Homélie du 29ème dimanche A : Rendez à César ce qui est César, à Dieu ce qui est à Dieu !
Lectures : Is 45, 1.4-6; Ps 95; 1Thes 1, 1-5b; Mt 22, 15-21
Mes frères et mes sœurs, bonjour !Voici la question à laquelle Jésus est tenu de répondre : « Est-il permis, oui ou non, de payer l’impôt à César, l’empereur ? »
De quoi s’agit-il ? Après s’être concertés, ses adversaires veulent le piéger, le prendre en faute afin d’avoir un chef d’accusation. Et quoi qu’il dise, Jésus est coincé. S’il dit « oui », les gens, en l’occurrence les zélotes qui s’opposent farouchement à l’occupant romain et qui prônent de ne pas payer cet impôt ne servant qu’à alimenter les fonds de guerres de Rome, le prendraient pour un collabo, un traitre. Et s’il dit « non », le peuple, en l’occurrence les hérodiens, partisans d’Hérode qui collabore avec les romains, le dénonceraient comme un instigateur politique, poussant le peuple à la révolte contre le pouvoir en place.

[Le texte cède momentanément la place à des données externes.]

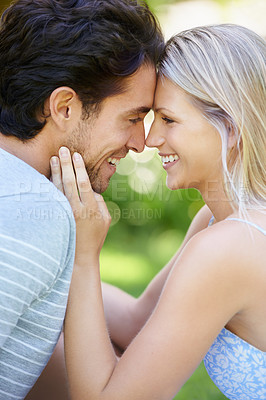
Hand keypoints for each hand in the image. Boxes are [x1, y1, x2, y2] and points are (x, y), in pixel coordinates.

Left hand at [50, 147, 110, 264]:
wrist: (81, 256)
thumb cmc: (97, 236)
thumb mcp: (106, 218)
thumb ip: (100, 201)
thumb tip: (90, 189)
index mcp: (91, 208)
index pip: (83, 183)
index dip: (79, 168)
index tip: (76, 155)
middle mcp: (76, 209)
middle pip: (69, 182)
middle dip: (66, 164)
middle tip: (63, 150)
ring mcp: (65, 214)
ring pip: (58, 188)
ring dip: (56, 172)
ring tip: (54, 158)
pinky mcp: (58, 217)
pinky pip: (53, 198)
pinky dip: (50, 185)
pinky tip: (49, 175)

Comment alors sortir de ce dilemme ? D’entrée de jeu, Jésus refuse d’entrer dans la logique binaire du oui ou du non, dans le cadre cloîtré du faux ou du vrai, du blanc ou du noir, d’in ou d’out, du yang et du yin…C’est une bipolarisation myope et figée, qui divise et conduit in fine au blocage et à l’impasse; elle rend notre esprit étriqué, borné et cloisonné.
Alors avec finesse et ingéniosité, il va trouver la 3ème voie dans cette phrase devenue une locution proverbiale: « Rendez à César ce qui est à César, et à Dieu ce qui est à Dieu« . C’est aussi simple que ça, il faut se garder de mêler les genres ou de faire de l’amalgame : Dieu est Dieu, l’empereur César n’est pas dieu. Ce n’est qu’un homme, même si certains Césars mégalomaniaques à travers l’histoire se sont mis à l’égal de Dieu. Yahvé le stipule lui-même dans la première lecture : « Je suis le Seigneur, il n’y en a pas d’autre : hors de moi, pas de Dieu« … La maxime de Jésus est au demeurant une référence dans les débats sur la séparation entre le temporel et le spirituel, le civil et le religieux, l’Etat et l’Eglise. Les dictateurs des républiques bananières l’instrumentalisent pour faire taire les prélats qui osent réclamer la justice sociale pour leurs populations paupérisées et opprimées.
En effet, à César, il faut, sans autre forme de procès, rendre ce qui lui facilite sa gestion de la chose publique, entre autres le respect de la loi et l’acquittement des impôts qui permettent par exemple l’entretien des équipements collectifs tels les hôpitaux, les routes …
A Dieu, il faut absolument rendre ce qui lui appartient. Et c’est quoi ? Selon le psaume 95, c’est notre gratitude pour sa miséricorde infinie (cf. Rm 1, 21). Voilà pourquoi, chers amis, nous sommes revenus à la source ce dimanche. L’eucharistie (du grec eucharistein = rendre grâce) que nous célébrons, est l’expression prégnante de notre reconnaissance pour l’amour débordant de Dieu : « Vraiment, il est juste et bon de te rendre grâce » (Préface) ! Rendre grâce à Dieu est non seulement au cœur, maisc’est le cœur même de notre foi, notre prise de conscience de ses innombrables bienfaits : le don de la vie, le don de nos proches, le don de Jésus notre Sauveur, celui de son Esprit qu’il donne en partage …
Humainement parlant, apprendre à honorer (donner du poids) et à considérer les cadeaux reçus, rend heureux et pousse à l’émerveillement. Je sais qu’il y a des familles qui cultivent la vertu de la gratitude, dont les membres tiennent un carnet de gratitude (noter chaque jour au moins trois belles choses à partager avec son conjoint, ses enfants ou amis)…
Alors, dis-moi, quelle est la place de Dieu dans ta vie ? As-tu le sentiment d’appartenir au Christ ? Ce Christ, est-il dormant ou vivant en toi; est-il une référence dans ta vie; laisses-tu se manifester en toi, par l’Esprit Saint, la puissance de sa résurrection ? La meilleure manière de rendre à Dieu ce qui est à Dieu, pour saint Paul, c’est de garder sa charité assidue, sa foi ferme et son espérance inébranlable (2ème lecture). Et en ce dimanche de la Mission universelle, c’est faire connaître Dieu et contribuer à la croissance de sa communauté chrétienne, la croissance de l’Eglise de Jésus-Christ. C’est accompagner ceux qui ont soif de l’amour, proclamer l’amour de Dieu et partager les richesses spirituelles de la vie avec Dieu, bref, être un nourricier de la foi.